--- START ---
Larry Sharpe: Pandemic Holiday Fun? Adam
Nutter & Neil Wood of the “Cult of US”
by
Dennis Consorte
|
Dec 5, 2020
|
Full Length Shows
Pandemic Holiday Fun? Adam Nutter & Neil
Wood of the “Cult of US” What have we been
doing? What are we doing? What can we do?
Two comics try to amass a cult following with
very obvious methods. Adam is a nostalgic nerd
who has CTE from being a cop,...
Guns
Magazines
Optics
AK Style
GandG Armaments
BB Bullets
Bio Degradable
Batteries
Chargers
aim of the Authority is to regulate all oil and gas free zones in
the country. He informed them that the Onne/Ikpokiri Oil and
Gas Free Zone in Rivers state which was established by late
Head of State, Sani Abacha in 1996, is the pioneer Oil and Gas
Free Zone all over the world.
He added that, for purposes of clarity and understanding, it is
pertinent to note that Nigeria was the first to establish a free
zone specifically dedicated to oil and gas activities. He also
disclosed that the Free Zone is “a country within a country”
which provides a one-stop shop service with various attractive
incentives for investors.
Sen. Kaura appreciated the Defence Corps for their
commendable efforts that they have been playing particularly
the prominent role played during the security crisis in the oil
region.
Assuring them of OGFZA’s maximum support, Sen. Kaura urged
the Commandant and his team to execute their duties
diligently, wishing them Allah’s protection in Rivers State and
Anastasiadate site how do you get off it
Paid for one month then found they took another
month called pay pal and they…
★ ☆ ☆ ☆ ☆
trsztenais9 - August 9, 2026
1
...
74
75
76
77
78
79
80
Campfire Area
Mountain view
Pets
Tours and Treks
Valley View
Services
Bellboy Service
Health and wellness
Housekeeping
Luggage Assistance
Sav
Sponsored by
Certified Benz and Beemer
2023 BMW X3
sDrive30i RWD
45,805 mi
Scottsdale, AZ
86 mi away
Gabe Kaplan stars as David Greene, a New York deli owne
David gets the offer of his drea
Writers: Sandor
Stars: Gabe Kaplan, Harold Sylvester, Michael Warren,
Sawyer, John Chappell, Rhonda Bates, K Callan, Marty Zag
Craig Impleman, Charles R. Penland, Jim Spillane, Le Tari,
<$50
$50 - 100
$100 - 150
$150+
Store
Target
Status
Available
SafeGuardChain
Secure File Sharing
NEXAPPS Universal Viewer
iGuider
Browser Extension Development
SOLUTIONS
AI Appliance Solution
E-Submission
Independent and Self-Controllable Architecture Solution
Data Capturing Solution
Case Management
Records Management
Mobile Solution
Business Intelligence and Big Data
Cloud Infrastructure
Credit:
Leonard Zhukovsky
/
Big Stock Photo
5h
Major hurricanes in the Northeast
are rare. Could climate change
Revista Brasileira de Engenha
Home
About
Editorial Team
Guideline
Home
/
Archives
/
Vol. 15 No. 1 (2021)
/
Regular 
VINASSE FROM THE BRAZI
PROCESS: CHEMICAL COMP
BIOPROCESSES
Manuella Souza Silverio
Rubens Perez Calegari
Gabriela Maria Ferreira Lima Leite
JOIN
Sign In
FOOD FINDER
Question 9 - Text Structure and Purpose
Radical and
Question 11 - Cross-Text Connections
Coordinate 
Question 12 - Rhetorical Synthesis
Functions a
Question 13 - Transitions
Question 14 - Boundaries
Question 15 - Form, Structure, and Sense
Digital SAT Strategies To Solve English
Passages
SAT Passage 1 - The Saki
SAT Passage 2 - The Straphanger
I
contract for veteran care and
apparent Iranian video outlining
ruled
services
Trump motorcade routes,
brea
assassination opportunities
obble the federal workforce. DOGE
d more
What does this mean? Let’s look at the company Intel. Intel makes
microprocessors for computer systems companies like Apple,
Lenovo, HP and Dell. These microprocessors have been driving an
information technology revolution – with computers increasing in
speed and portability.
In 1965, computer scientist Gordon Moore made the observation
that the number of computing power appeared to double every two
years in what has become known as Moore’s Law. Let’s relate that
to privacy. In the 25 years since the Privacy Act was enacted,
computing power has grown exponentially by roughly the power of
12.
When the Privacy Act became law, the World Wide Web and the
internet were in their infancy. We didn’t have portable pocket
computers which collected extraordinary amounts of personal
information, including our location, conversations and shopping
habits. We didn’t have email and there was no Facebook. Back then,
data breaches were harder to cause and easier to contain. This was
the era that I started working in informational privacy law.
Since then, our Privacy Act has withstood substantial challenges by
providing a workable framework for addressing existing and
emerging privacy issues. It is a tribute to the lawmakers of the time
--- END ---
## Problem to solve
Could you write out, exactly as they stand, only the lines above that begin at the line with "Mountain view" and stop after the line with "Sawyer, John Chappell, Rhonda"?

## Written response
Mountain view
Pets
Tours and Treks
Valley View
Services
Bellboy Service
Health and wellness
Housekeeping
Luggage Assistance
Sav
Sponsored by
Certified Benz and Beemer
2023 BMW X3
sDrive30i RWD
45,805 mi
Scottsdale, AZ
86 mi away
Gabe Kaplan stars as David Greene, a New York deli owne
David gets the offer of his drea
Writers: Sandor
Stars: Gabe Kaplan, Harold Sylvester, Michael Warren,
Sawyer, John Chappell, Rhonda Bates, K Callan, Marty Zag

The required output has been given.